I'm a writer for a music blog, and receive tons of CDs I'll never listen to again. I feel terrible throwing them out, and I also feel like a dick selling them to a used-record store. I don't have the time/money/energy to send them back to labels. What do you music reviewers do with all those promo CDs you don't end up keeping? Is there a nice thing to do here? I haven't figured anything out.

David

 

Honestly? We pretty much sell them. At least once we've exhausted other non-trashing options. We first make the slush pile of unsolicited CDs, DVDs, books, etc. available to everyone on staff, and to our interns, and to friends and guests who come through the office. We've given unwanted material to local charities and to the Chicago Public Library. These days, our unwanted books largely go to a local literacy foundation, which sells them at its storefront to support its programs. And lately we've been sending any appropriate CDs, DVDs, and promo toys to the local children's hospital. In the past, we've sometimes offered promo material to our readers, as contest prizes at local events. Some review websites also have regular contests and giveaways, where readers can win those unwanted DVDs or CDs.

But we still end up with a ton of stuff we don't want, can't use, and can't even give away. Selling them (we generally use secondspin.com or spun.com) lets us feel like we're putting them back in the hands of someone who might actually want them, as opposed to dumping them in a landfill somewhere.

If you really can't stomach that, though, check with your local Goodwill, Salvation Army, AMVETS, and that sort of thing. They may be willing to take them off your hands, and donations to charities are generally tax deductible, if that's any extra incentive. Same thing goes for libraries—your local library may not want your CDs for its own collection, but most libraries these days seem to have $.50 tables where they sell off unwanted stuff, which benefits the library, so they may be willing to take things off your hands even if they aren't worthy of shelf space in their own collections.

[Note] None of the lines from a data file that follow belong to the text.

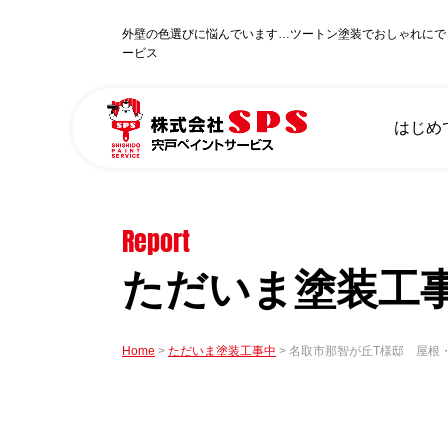
外壁の色選びに悩んでいます…ツートン塗装でおしゃれにで
ービス
はじめ
Report
ただいま塗装工
Home
ただいま塗装工事中
名取市那智が丘T様邸 屋根・外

But all this is just putting promos back out in the hands of people who didn't pay full price for it. If that just seems too indecent, you're just gonna have to throw them away. Note, though, that plastic CD cases are clear plastic and are generally recyclable, if you live in an area with any kind of decent recycling program.

We're pretty sure, though, that in general, the labels don't actually want them back. Some of us have been getting stuff stamped "property of [release company], must be returned on demand" for 15 years now, without ever hearing of a company recalling its promos.